(Saved entries)
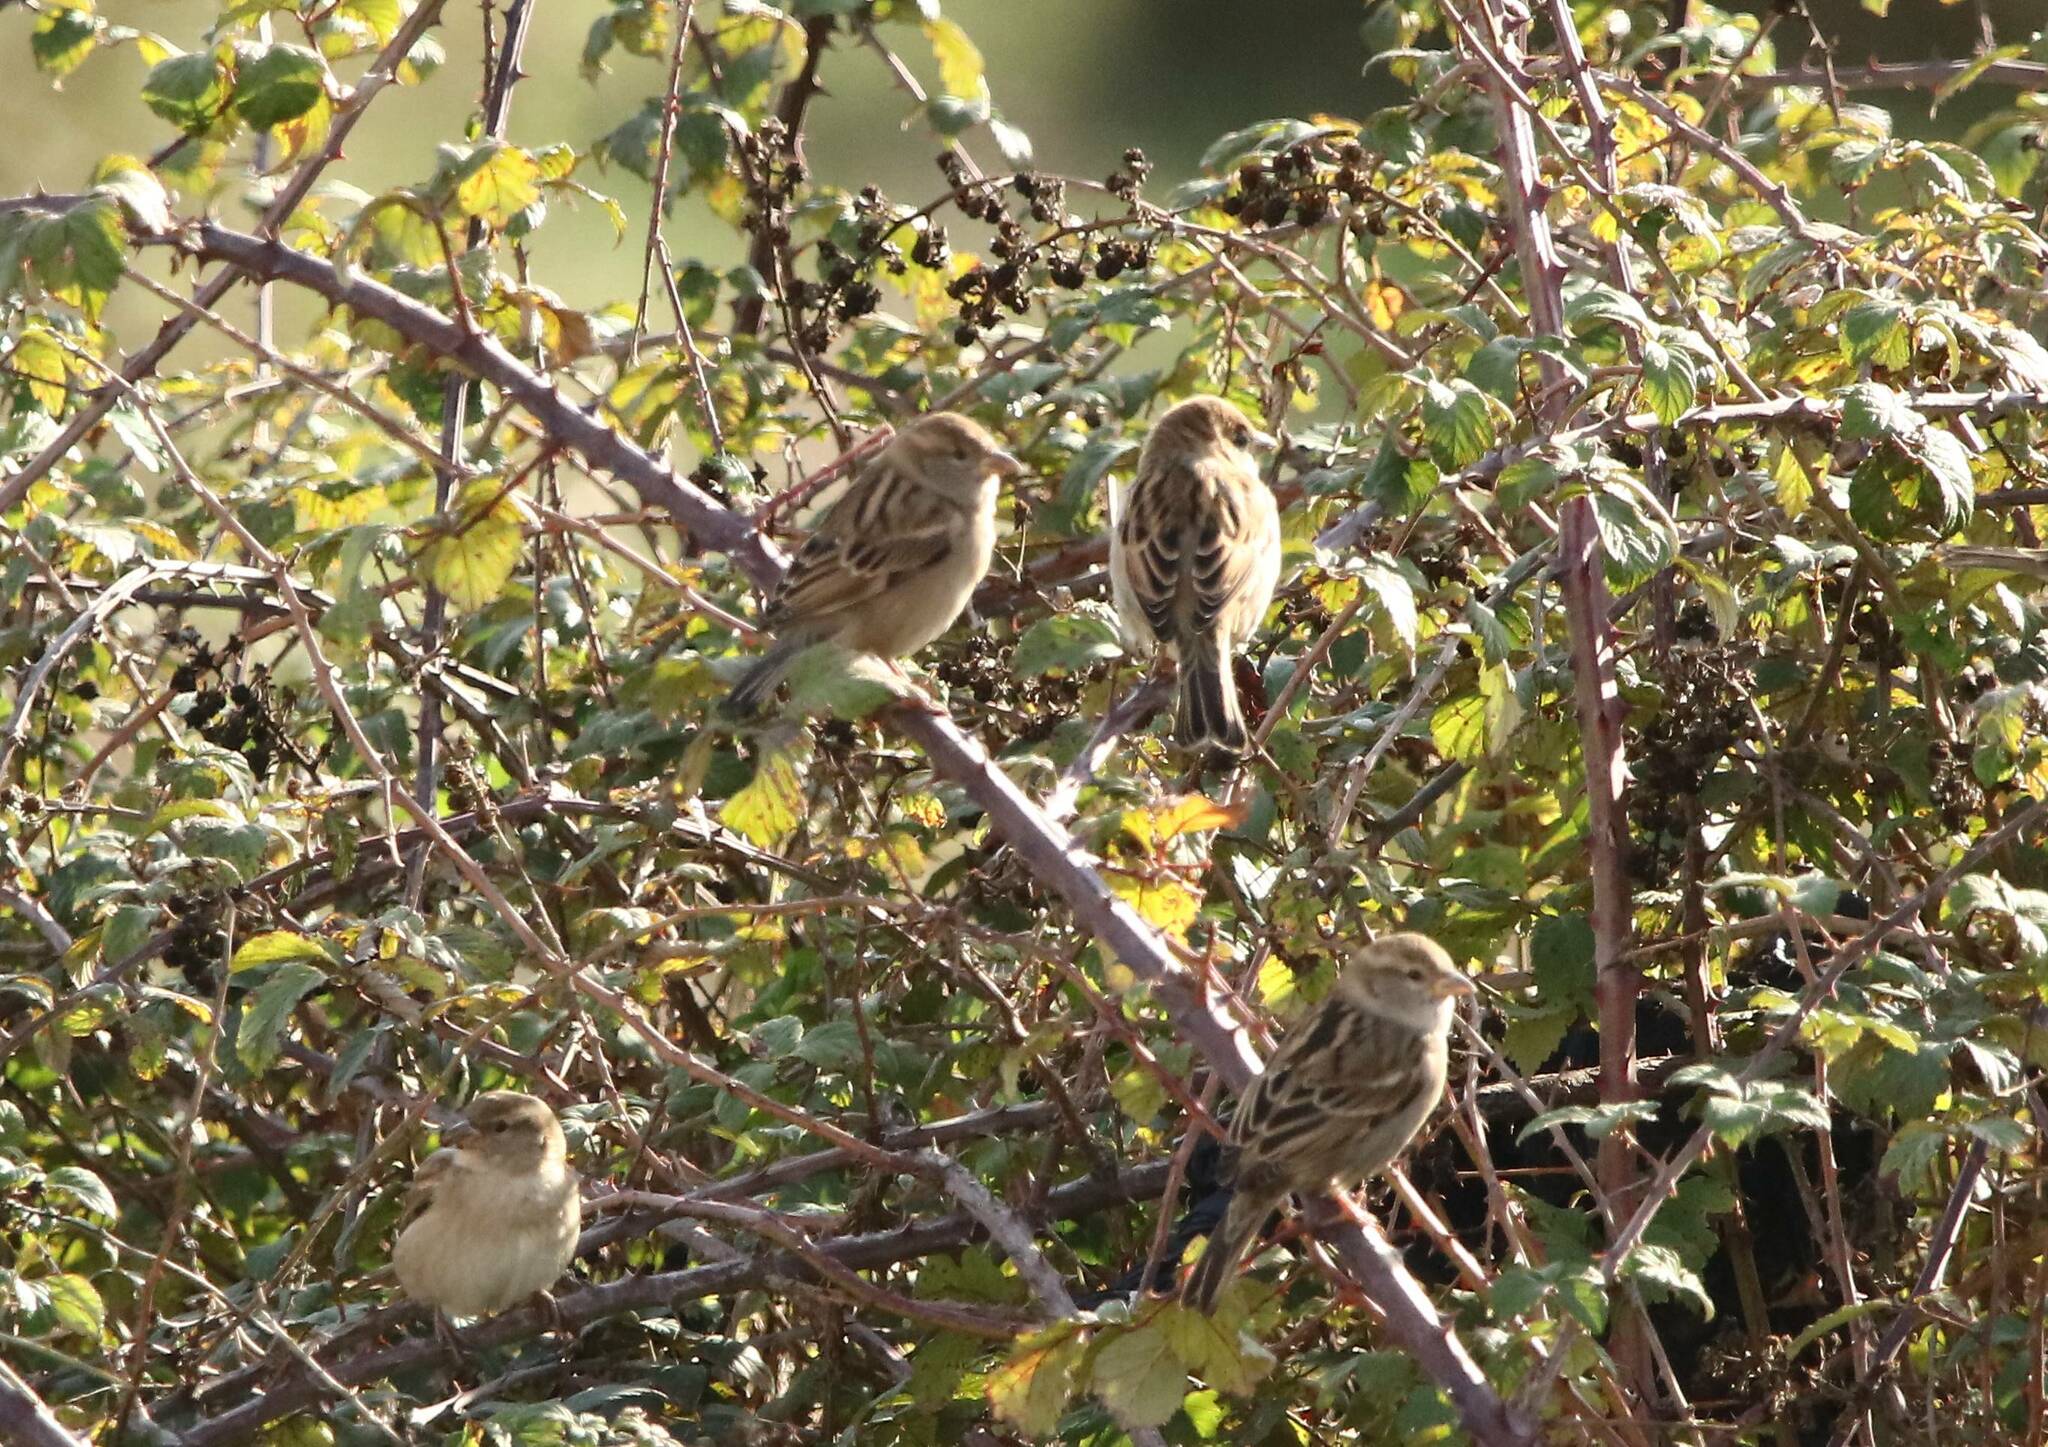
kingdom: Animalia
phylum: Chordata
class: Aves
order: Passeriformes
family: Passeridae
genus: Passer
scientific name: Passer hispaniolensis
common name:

- What you are asked to do: Reproduce the naming lines of every item above word for word, leaving out the pictures.

- Solved problem:
kingdom: Animalia
phylum: Chordata
class: Aves
order: Passeriformes
family: Passeridae
genus: Passer
scientific name: Passer hispaniolensis
common name:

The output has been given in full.